DATA FOR PROCESSING Start Marker

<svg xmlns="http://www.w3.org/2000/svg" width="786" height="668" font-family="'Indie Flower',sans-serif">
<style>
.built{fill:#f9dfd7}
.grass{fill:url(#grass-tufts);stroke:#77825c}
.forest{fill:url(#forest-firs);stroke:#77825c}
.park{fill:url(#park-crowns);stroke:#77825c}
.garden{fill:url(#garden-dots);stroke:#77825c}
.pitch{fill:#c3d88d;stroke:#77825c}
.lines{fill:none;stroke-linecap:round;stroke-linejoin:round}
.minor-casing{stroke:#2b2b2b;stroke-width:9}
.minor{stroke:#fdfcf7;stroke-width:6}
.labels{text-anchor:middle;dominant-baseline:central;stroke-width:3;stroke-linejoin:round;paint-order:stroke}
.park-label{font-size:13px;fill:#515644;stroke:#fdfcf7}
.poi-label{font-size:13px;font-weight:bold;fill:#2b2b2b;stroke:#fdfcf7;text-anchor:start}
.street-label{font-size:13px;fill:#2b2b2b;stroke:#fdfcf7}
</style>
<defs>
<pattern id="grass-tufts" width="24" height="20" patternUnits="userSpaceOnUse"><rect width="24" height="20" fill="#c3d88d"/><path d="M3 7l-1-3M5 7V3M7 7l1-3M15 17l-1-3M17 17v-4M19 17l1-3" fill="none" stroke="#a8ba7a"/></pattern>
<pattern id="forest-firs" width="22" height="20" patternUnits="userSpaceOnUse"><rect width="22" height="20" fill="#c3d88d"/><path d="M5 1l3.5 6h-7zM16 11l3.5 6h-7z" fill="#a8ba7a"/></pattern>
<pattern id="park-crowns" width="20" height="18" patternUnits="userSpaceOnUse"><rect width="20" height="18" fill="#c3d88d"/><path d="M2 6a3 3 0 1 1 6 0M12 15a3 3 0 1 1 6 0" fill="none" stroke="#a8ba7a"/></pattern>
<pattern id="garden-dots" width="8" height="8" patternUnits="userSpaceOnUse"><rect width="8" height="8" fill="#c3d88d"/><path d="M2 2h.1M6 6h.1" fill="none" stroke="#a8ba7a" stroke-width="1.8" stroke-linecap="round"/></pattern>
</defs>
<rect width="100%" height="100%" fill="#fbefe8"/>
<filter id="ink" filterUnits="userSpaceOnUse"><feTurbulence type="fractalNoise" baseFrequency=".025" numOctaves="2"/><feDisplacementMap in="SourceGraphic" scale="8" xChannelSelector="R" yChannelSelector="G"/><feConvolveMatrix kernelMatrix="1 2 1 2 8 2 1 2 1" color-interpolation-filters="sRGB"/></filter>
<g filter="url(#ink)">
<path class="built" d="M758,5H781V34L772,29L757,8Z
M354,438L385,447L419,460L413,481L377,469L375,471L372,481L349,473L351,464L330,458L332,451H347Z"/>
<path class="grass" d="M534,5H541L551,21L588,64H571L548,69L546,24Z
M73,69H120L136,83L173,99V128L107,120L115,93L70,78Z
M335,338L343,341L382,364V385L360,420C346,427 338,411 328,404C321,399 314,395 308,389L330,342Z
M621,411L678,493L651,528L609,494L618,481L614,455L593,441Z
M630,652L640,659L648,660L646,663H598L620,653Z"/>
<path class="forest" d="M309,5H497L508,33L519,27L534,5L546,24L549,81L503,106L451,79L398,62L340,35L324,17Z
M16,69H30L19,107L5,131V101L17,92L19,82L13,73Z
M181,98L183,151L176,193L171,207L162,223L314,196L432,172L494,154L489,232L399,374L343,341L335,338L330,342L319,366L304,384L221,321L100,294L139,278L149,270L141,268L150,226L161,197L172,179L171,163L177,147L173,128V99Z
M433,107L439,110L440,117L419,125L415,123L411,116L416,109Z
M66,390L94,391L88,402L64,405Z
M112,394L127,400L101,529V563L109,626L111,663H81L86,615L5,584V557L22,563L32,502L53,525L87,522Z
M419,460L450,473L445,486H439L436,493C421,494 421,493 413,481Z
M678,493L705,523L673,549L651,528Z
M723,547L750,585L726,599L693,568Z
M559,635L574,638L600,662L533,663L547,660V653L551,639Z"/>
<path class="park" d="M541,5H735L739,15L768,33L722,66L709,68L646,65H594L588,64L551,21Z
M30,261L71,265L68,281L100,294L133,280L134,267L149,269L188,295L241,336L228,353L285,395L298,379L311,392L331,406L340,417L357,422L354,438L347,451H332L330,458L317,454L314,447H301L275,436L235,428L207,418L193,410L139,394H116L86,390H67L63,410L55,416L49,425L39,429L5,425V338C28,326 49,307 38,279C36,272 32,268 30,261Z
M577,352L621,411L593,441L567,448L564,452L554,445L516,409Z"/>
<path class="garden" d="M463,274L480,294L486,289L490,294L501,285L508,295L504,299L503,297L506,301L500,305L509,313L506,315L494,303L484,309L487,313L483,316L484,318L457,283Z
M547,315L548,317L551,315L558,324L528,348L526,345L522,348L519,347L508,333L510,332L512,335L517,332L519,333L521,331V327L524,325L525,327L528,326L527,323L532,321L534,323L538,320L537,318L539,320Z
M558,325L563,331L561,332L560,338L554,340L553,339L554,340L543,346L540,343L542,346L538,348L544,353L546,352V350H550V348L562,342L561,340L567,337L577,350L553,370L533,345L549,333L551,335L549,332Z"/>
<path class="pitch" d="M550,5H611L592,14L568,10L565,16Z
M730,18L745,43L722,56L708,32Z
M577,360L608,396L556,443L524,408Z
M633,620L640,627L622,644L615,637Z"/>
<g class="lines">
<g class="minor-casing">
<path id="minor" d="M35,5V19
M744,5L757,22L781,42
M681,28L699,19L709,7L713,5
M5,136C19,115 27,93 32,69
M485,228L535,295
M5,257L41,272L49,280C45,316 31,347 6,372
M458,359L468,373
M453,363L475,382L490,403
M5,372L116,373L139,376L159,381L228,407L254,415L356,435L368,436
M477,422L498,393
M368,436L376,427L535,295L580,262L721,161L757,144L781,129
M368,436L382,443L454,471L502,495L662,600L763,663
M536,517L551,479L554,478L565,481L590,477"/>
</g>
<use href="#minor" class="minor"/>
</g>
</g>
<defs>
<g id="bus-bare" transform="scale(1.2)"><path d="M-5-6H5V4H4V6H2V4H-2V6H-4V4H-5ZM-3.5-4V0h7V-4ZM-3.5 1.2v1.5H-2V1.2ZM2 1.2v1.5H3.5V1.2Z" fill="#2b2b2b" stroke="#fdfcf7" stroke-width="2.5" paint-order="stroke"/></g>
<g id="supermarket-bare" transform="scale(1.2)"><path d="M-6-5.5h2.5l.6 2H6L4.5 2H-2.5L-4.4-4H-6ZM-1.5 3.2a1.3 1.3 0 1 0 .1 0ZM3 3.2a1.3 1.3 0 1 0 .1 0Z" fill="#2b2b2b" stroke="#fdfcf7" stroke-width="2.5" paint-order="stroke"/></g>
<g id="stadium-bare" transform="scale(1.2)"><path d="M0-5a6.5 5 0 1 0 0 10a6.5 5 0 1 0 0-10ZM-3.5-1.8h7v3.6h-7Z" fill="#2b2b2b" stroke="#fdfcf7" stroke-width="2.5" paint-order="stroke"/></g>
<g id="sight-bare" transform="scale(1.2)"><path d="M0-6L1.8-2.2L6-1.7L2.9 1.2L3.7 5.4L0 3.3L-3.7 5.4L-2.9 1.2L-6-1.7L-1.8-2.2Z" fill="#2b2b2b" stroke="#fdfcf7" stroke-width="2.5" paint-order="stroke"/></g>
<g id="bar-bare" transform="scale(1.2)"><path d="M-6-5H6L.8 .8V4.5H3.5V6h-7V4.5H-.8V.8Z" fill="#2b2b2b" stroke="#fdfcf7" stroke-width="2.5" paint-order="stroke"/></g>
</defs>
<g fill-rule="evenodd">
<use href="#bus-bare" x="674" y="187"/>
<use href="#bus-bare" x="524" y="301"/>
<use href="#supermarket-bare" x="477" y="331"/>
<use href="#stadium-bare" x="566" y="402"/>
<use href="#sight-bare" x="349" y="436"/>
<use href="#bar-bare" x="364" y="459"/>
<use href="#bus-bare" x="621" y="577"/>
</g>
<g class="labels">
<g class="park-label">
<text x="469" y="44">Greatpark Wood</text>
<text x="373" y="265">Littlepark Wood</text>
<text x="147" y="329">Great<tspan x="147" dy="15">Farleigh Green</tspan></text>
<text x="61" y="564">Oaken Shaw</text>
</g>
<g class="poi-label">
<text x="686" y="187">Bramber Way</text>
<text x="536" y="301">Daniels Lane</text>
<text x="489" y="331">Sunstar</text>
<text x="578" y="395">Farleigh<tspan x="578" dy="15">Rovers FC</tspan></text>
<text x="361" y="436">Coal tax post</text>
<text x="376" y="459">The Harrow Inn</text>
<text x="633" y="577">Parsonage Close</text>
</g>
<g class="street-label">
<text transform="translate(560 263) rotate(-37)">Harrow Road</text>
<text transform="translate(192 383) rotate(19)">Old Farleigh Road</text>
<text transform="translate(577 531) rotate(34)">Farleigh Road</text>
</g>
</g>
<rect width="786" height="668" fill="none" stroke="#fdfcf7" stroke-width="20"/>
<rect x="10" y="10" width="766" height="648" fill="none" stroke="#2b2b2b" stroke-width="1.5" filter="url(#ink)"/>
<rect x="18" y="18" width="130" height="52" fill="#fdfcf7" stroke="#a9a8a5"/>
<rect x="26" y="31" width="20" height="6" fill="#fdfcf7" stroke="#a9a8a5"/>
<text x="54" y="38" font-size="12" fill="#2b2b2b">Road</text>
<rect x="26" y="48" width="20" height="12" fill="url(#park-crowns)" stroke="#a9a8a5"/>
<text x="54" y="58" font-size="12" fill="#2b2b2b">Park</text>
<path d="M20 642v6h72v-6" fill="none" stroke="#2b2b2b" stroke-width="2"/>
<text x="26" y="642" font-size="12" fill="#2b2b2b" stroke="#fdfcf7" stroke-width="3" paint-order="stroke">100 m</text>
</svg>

DATA FOR PROCESSING End Marker

▶ [WHAT IS EXPECTED] Look through the entries and return every line where "lines" appears.

▶ [OUTPUT BELOW]
.lines{fill:none;stroke-linecap:round;stroke-linejoin:round}
<g class="lines">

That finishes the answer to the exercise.